Vikings Draft Profile: Javon Kinlaw, DT, South Carolina

South Carolina's Javon Kinlaw of the South squad during practice for the Senior Bowl Wednesday, Jan. 22, 2020, in Mobile, Ala. (AP Photo/Butch Dill)

The Minnesota Vikings have almost always had a very dominant defensive line. However last season was a bit of an exception. The defensive ends were excellent, but the interior defensive line was spotty at best. Linval Joseph has very obviously lost a few steps and spent time off the field due to injury. 

Shamar Stephens’ return to Minnesota was lackluster as he only provided 21 total tackles (15 solo, 6 assited), two tackles for loss and one sack while playing 15 games. Stephen never seemed to bring any sort of pass rush, and only seemed to fill space on run defense.

The depth for the defensive tackle position was a bit more exciting with some flashes from Hercules Mata’afa, Jaylon Holmes, and Armon Watts. However, none of these players were up to the level that the Vikings have historically had and cannot be relied upon to bring much as starters.

This weakness was really exploited in the Vikings final game of the season when the San Francisco 49ers ran all over the defense. San Fran’s offensive line was winning every play and even the excellent play of Eric Kendricks and Anthony Barr couldn’t save them.

Being strapped for cash, a common theme for these profiles, the Vikings will need to target the defensive tackle position heavily in this year’s NFL Draft. If they want a player that will make an immediate impact, they may need to spend their first overall pick. One man they could be targeting in that first round is Javon Kinlaw out of the University of South Carolina.

Kinlaw, a 6’6” 310-pound junior, played in 37 games, making 34 starts, in three years for the Gamecocks. In those three years, he recorded 82 total tackles (42 solo, 40 assisted), 17 tackles for loss, and 10.0 sacks. He also was good at getting his hands up and defended eight passes. Kinlaw also took home First-Team all SEC, First-Team AP All-American, Second-Team USA Today All-American, and Third-team PFF All-American honors.

Watching tape on Kinlaw is an absolute treat.
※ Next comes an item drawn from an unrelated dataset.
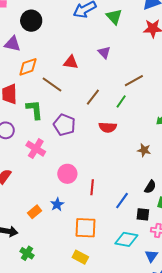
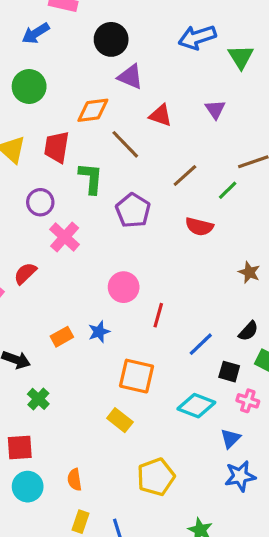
purple triangle: (13, 44) -> (130, 77), moved
pink cross: (36, 149) -> (65, 237), moved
You can immediately see that he is a level above almost every other player on the field. He is a physical freak with a frame very similar to that of the Kansas City Chiefs’ Chris Jones. We’ll have to wait and see where he measures in, but his arms seem to stretch forever and lead to his ability to knock down passes. He also should be able to reach out from blocks and make stops even while being contacted.
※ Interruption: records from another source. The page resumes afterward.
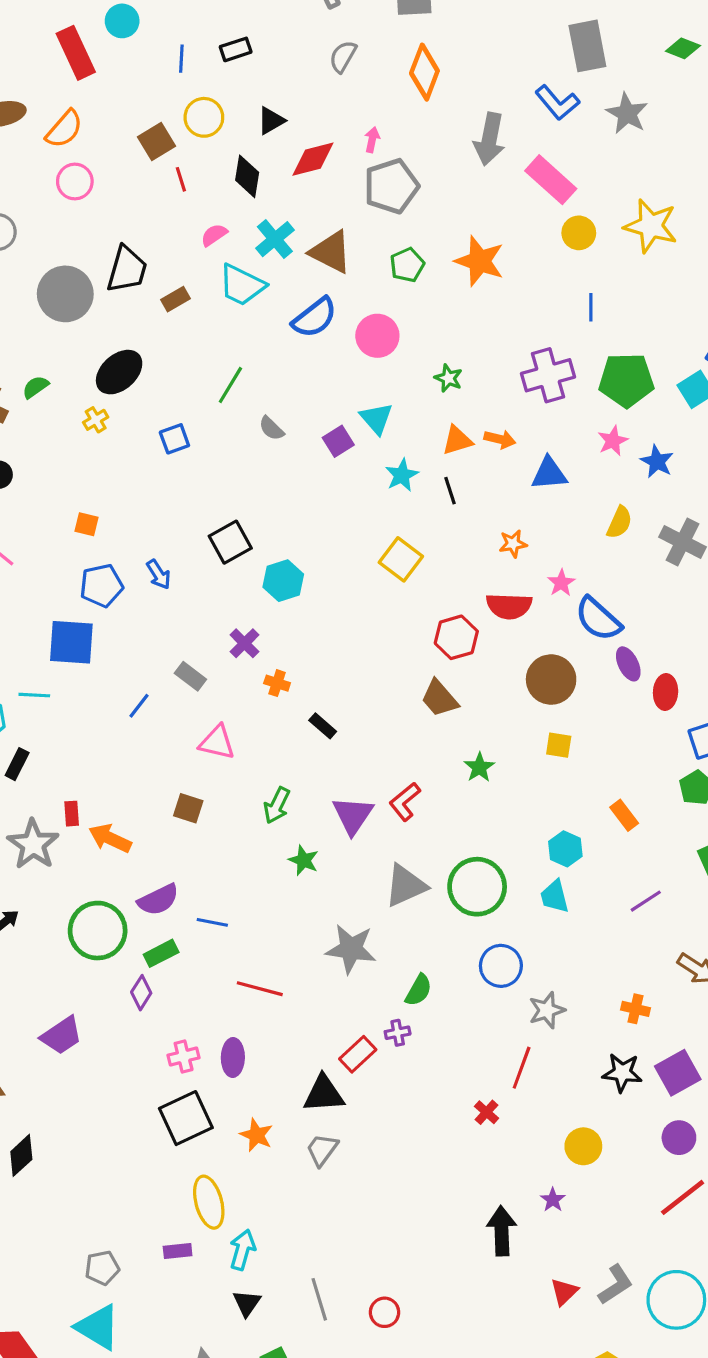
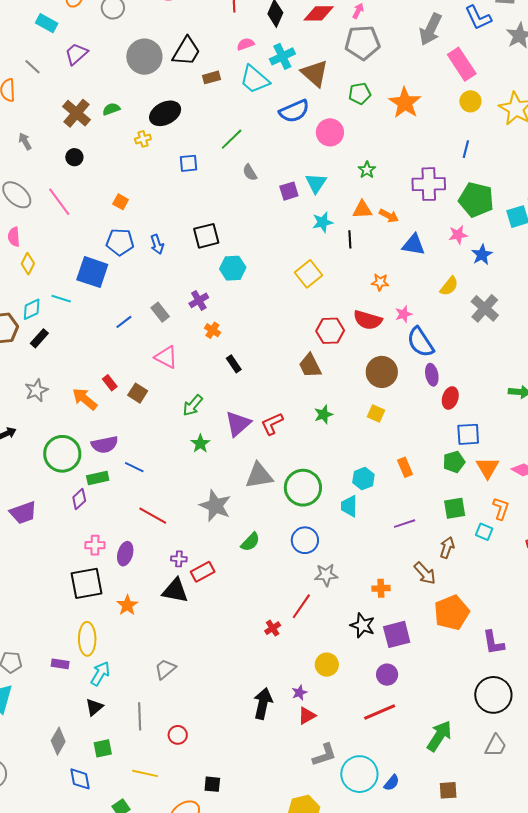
red rectangle: (72, 814) -> (110, 383), moved, turned -49
gray star: (33, 844) -> (36, 390), size x0.7
orange cross: (635, 1009) -> (381, 588), turned -30
purple cross: (398, 1033) -> (179, 559), moved
gray trapezoid: (322, 1150) -> (165, 669), moved
red triangle: (564, 1292) -> (307, 716), moved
Kinlaw’s is also very strong. He is rarely overmatched one on one, and took double teams often, allowing his linebackers to make plays. He can refine his hand technique a bit more and chuck his blocker better, but he has incredible hand strength and should be able to become elite with some coaching. 

 He comes out a bit up and down, and could learn to bend a bit more and use leverage, but his upper body strength is such that this wasn’t a problem in the college game. Kinlaw has slimmed down a bit, weighed 326 lbs as a freshman, and could learn to play a bit more to his new body. With losing that weight, Kinlaw has become pretty quick off the ball as well and can create havoc if he times that snap right.

Where Kinlaw becomes super intriguing is his effort and ability to make plays on his second and third moves. Often, you see defensive tackles give up on pass rushes after their initial move attempt, but Kinlaw is often giving his all until the whistle and can make quarterbacks get rid of the ball quicker.

Kinlaw looks amazing already, but his ceiling is still crazy high. All that I have seen says that he would be better as a three technique, but he has experience playing both gaps and even some defensive end at South Carolina. Where he will really need work is the mental side of the game with processing the play in front of him and using his eyes. He can get tunnel vision and take himself out of plays occasionally. That’s something that should be able to be fixed with coaching and experience.